Sunday, 9 December 2007

America's commitment problem

Over this weekend, committal issues arose at the Bali climate change meeting in Indonesia.

The United States will come up with its own plan to cut global-warming gases by mid-2008, and won't commit to mandatory caps at the U.N. climate conference here, the chief U.S. negotiator said Saturday.
Watson's comments reaffirmed that the Bush administration views its own talks as the main event in discussions over climate change.

This is not only unfortunate for the UN's emissions cap plan, but shows how the Bush administration thinks: 'our talks are more important than the international ones'. Environmental groups say that Washington hopes to sideline and subvert international summits just as it stood alone as the only developed nation not agreeing to Kyoto.

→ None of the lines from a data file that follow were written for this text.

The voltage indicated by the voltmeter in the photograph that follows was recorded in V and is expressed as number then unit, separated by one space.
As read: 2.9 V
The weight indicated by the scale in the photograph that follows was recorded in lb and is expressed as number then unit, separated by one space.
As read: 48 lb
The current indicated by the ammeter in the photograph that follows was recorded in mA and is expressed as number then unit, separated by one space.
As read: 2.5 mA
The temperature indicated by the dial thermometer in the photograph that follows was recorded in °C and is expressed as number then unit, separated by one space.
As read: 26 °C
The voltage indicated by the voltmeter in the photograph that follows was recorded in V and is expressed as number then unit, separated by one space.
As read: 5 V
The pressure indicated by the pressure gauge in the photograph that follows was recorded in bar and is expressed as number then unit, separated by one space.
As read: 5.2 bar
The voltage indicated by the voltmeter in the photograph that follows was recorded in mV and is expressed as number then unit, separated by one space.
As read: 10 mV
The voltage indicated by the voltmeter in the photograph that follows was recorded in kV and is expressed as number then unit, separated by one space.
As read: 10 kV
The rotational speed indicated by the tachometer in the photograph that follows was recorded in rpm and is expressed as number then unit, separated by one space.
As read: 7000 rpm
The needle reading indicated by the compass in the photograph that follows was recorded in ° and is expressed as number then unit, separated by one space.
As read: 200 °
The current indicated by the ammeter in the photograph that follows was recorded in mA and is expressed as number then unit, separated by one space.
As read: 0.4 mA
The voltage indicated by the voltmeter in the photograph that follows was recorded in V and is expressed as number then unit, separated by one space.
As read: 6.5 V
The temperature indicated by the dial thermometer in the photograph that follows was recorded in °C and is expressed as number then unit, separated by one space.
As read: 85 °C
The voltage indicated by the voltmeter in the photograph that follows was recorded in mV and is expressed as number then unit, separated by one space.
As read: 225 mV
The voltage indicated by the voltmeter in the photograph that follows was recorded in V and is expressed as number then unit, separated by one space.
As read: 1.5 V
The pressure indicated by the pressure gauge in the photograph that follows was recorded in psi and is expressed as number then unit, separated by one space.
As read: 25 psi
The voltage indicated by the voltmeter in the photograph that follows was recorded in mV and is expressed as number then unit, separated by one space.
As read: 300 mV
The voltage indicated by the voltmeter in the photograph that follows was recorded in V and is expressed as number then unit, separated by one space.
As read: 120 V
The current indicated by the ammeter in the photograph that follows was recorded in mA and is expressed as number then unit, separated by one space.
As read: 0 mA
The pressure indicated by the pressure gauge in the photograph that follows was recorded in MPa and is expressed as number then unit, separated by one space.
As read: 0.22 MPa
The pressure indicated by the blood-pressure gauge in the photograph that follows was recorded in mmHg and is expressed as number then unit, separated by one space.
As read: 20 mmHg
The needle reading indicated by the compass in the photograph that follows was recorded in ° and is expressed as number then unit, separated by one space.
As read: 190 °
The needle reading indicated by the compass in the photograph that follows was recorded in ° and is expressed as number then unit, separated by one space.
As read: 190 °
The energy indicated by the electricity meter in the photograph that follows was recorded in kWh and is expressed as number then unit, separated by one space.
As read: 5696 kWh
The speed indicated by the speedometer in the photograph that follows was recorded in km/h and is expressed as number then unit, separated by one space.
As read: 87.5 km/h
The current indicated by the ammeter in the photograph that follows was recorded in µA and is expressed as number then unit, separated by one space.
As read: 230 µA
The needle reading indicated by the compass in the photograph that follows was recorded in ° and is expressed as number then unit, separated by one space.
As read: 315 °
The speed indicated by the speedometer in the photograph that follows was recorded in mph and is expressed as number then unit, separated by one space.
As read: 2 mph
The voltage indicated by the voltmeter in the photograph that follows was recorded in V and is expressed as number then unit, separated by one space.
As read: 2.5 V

Meanwhile the EU agreed to reduce emissions 20% by 2020...
Midway through the two-week Bali conference, many of the more than 180 assembled nations were demanding such firm commitments from Washington as well, as the world talks about a framework to follow Kyoto when it expires in 2012.


cwilcox said...

As long as the Repugs are able to thwart anything meaningful this Congress might attempt to pass we will never see meaningful legislation with regards to greenhouse gasses. Witness last weeks energy bill which couldn't even make it out of fillibuster.

clearthought said...

It is frustrating when what currently stands the greatest chance of being the most rational branch of government seems to not prove its worth — i.e. Congress.

Hopefully some emissions cap laws can be passed over the president's veto.